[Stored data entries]
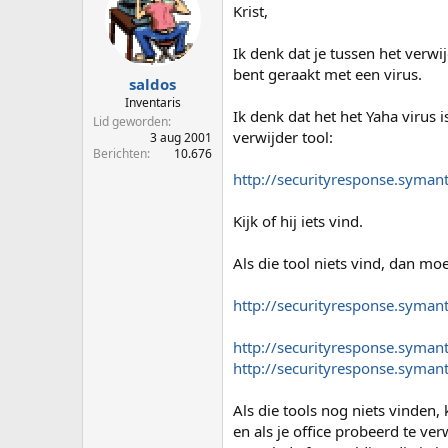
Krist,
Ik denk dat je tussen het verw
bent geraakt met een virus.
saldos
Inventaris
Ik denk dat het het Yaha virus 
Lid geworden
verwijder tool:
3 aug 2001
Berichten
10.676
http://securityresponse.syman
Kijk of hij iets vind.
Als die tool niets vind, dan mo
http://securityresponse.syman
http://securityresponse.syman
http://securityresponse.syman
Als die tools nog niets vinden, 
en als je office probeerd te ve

...

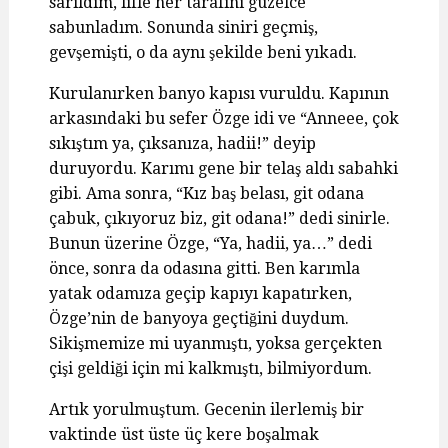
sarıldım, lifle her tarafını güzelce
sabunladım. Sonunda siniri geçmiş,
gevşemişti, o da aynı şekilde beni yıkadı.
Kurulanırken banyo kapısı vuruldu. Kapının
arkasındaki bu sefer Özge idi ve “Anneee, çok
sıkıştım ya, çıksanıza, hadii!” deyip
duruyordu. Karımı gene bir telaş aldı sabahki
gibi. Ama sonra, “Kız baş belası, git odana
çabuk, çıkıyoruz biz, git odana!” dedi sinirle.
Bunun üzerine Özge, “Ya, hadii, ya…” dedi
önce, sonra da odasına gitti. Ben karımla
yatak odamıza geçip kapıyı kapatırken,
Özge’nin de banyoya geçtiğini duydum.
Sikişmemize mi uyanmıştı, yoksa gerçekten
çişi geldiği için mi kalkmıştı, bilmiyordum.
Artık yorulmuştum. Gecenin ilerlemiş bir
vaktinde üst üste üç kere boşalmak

- **Task brief**
Given the records above, reproduce precisely and only the lines between the line holding "belası, git odana" and the line holding "Artık yorulmuştum. Gecenin ilerlemiş bir", inclusive.

- **Written solution**
gibi. Ama sonra, “Kız baş belası, git odana
çabuk, çıkıyoruz biz, git odana!” dedi sinirle.
Bunun üzerine Özge, “Ya, hadii, ya…” dedi
önce, sonra da odasına gitti. Ben karımla
yatak odamıza geçip kapıyı kapatırken,
Özge’nin de banyoya geçtiğini duydum.
Sikişmemize mi uyanmıştı, yoksa gerçekten
çişi geldiği için mi kalkmıştı, bilmiyordum.
Artık yorulmuştum. Gecenin ilerlemiş bir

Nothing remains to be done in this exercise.